Lech długo nie przypominał zespołu, który tydzień temu męczył się z azerskim słabeuszem z Baku. Do przerwy oddał sześć strzałów, Sparta dwa. Oba niecelne.

- Liczymy na to, że Sparta nas zlekceważy. Wtedy będzie Lechowi łatwiej - mówili polscy kibice w Pradze. Gwiazda Sparty Libor Sionko przyznał w poniedziałek, że nie zna żadnego rywala. Nie widział ich nawet w grze. Menedżer Jozef Chovanec pokazał bowiem drużynie wideo z występami "Kolejorza" dopiero wieczorem dzień przed meczem. - Nie uznaję tego za przejaw lekceważenia - mówił trener Jacek Zieliński. - Gdy gra się dużo spotkań, a Sparta ma już przecież ligę, nie ma czasu na wcześniejszą analizę kolejnego rywala.

Skład przytaczany przez czeskich dziennikarzy pochodził z ostatniego meczu... rezerw "Kolejorza". Ale jednego piłkarza nieoczekiwanie trafili! Wobec kontuzji Tomasza Bandrowskiego trener Zieliński nie sięgnął ani po Ivana Djurdjevicia, ani Jana Zapotokę. Zaryzykował i wystawił od pierwszej minuty 18-letniego Kamila Drygasa, który w lidze nie zagrał ani minuty!

Chłopak rodem z Marcinków Kępno miał powstrzymywać ośmiokrotnego uczestnika Ligi Mistrzów! Tremy Drygasa widać nie było. Jak przystało na defensywnego pomocnika, młody lechita bardzo często był przy piłce. A na początku meczu miał okazję dobić strzał Manuela Arboledy, który obronił Jaromir Blażek.

Czeski bramkarz był najlepszym graczem gospodarzy. Nazwanie ich zespołem było nadużyciem. Koledzy Blażka z pola grali tak, jakby nie tylko rywali, ale także siebie spotkali po raz pierwszy. Z trudem klecili akcje, Matejovsky i Sionko uparcie próbowali udowodnić, że futbol jest jednak dyscypliną indywidualną. Osamotniony i otoczony przez kilku obrońców Lecha Wilfried nie imponował ani siłą, ani szybkością, jaką straszyli czescy dziennikarze.
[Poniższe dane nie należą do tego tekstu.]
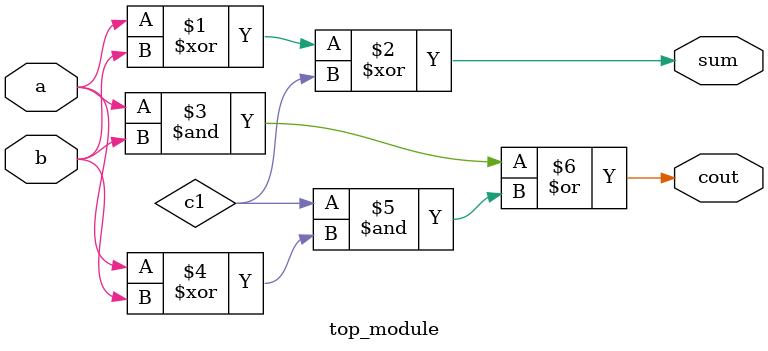
<source format=sv>
module top_module (
	input a,
	input b,
	output sum,
	output cout
);

	// Define internal wires for carry calculation
	wire c1, c2;

	// Implement full adder logic
	assign sum = a ^ b ^ c1;
	assign cout = (a & b) | (c1 & (a ^ b));

endmodule

</source>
Dopiero po półgodzinie gry Sparta przeprowadziła pierwszą groźną akcję, a i tak Vaclav Kadlec doszedł do strzału dlatego, że wywrócił się Bartosz Bosacki.

Lech mógł prowadzić ze Spartą, ale nie wbił gola. Zmuszeni przez poznaniaków do gry z kontry Czesi z każdą kolejną minutą przeprowadzali je coraz groźniej. Pod koniec pierwszej połowy przeważali już gospodarze, ale strachu o kolejną wpadkę Lecha nie było. O to, że Sparta go zdominuje czy zdemoluje - też nie. Wilfried odcięty był od podań. Skrzydła Sparty nie działały, a środek pola Lech blokował. A po krótkim okresie naporu Sparty po przerwie znów miał okazję bramkową - po strzale Semira Stilicia. Piłka po rykoszecie leciała wysoko w stronę bramki, a bramkarz Blażek ją rozpaczliwie gonił. Nie wpadła jednak do siatki.
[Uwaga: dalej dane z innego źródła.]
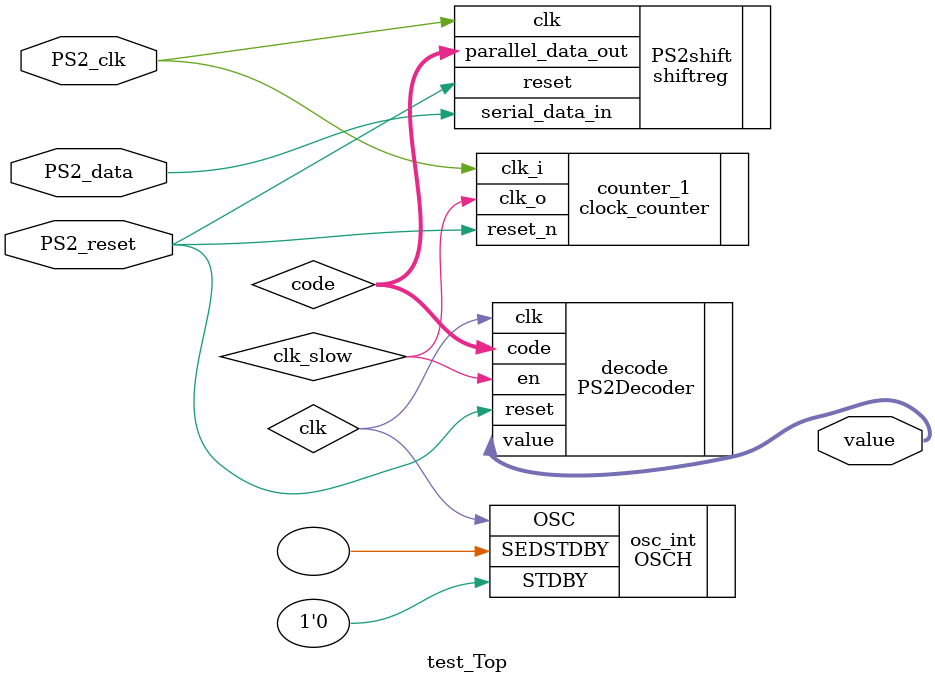
<source format=sv>
module test_Top(input  logic PS2_data,
				input  logic PS2_reset,
				input  logic PS2_clk,
				output logic [3:0] value);
	
	logic clk;		//used for the oscillator's 2.08 MHz clock
	logic clk_slow;	//used for slowed down, 5 Hz clock???
	
	logic [10:0]code;
	
	shiftreg PS2shift(
		.clk(PS2_clk),
		.reset(PS2_reset),
		.serial_data_in(PS2_data),
		
		.parallel_data_out(code)
	);
	
	PS2Decoder decode(
		.code(code),
		.clk(clk),
		.en(clk_slow),
		
		.reset(PS2_reset),
		.value(value)
	);
	
	
	
	//This is an instance of a special, built in module that accesses our chip's oscillator
		OSCH #("2.08") osc_int (	//"2.08" specifies the operating frequency, 2.08 MHz.
									//Other clock frequencies can be found in the MachX02's documentation
			.STDBY(1'b0),			
			.OSC(clk),				
			.SEDSTDBY()
		);			
			
		//slows the clock to what ever speed we need
		clock_counter counter_1(
			.clk_i(PS2_clk),
			.reset_n(PS2_reset),
			
			.clk_o(clk_slow)
		);
endmodule
</source>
Czesi się denerwowali. Rosła liczba fauli (Lech skończył mecz z 24, Sparta z 16), przerw w grze, gwizdów na trybunach. Lechowi to odpowiadało, bo paraliżowało możliwości Sparty na przeprowadzenie szybkich, groźnych akcji. Kolejne okazje mieli Peszko i Wichniarek.
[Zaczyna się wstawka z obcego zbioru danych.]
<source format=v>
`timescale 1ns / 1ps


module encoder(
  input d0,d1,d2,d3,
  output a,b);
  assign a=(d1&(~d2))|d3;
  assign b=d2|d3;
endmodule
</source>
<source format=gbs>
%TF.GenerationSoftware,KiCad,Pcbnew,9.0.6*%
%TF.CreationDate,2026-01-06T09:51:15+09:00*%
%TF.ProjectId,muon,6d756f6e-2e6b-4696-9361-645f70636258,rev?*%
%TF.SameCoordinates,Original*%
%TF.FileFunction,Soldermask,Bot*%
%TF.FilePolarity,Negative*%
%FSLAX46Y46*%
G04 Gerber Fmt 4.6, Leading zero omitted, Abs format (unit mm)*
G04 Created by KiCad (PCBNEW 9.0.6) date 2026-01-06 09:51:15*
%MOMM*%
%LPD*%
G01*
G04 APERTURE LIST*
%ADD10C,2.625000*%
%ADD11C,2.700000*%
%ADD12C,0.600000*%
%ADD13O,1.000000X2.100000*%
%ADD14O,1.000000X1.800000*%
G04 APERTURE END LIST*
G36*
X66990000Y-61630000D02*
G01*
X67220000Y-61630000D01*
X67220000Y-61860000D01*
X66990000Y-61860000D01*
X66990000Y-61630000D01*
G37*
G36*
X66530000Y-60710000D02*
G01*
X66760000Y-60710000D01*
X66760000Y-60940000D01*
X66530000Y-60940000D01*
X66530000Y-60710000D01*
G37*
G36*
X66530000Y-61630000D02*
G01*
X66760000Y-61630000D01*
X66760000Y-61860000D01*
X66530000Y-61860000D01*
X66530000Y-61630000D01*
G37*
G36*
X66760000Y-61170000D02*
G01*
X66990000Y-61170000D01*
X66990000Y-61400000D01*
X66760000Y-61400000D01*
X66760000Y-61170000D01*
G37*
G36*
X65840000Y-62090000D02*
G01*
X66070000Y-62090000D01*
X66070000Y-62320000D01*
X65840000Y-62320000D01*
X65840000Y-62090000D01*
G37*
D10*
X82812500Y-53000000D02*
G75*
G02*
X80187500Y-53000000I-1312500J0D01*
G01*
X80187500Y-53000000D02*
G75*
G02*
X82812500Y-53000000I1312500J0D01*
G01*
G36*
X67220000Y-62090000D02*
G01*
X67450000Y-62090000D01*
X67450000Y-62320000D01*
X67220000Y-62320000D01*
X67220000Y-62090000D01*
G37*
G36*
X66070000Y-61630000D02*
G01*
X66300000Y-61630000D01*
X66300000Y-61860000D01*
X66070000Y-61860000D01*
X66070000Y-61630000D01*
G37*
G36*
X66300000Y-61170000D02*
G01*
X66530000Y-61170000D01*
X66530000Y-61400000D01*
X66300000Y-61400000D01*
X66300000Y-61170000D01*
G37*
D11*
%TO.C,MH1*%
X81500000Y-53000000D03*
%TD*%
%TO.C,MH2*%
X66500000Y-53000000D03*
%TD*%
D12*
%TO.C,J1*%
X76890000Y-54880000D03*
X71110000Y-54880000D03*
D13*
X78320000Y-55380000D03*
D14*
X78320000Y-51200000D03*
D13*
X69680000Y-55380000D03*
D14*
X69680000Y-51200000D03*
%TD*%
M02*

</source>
Ale to Sparta przejęła inicjatywę, gdy w 70. minucie oddała wreszcie pierwszy celny strzał. Sionko wciąż niechętnie pozbywał się piłki, ale pchał zespół do przodu. Lech się wycofał. Niemal stanął, nie odpowiadając na coraz śmielsze szarże Czechów.

W 72. minucie w słupek strzelił bohater niedawnego mundialu i klęski Włochów, Słowak Juraj Kucka. Krzysztof Kotorowski bronił uderzenia Wilfrieda i Sionki. Wreszcie po kolejnej akcji, gdy gotowy do debiutu był już nowy napastnik Lecha Joel Tshibamba, nieupilnowany w polu karnym obrońca Erich Brabec zdobył gola. Wojtkowiak nie zareagował.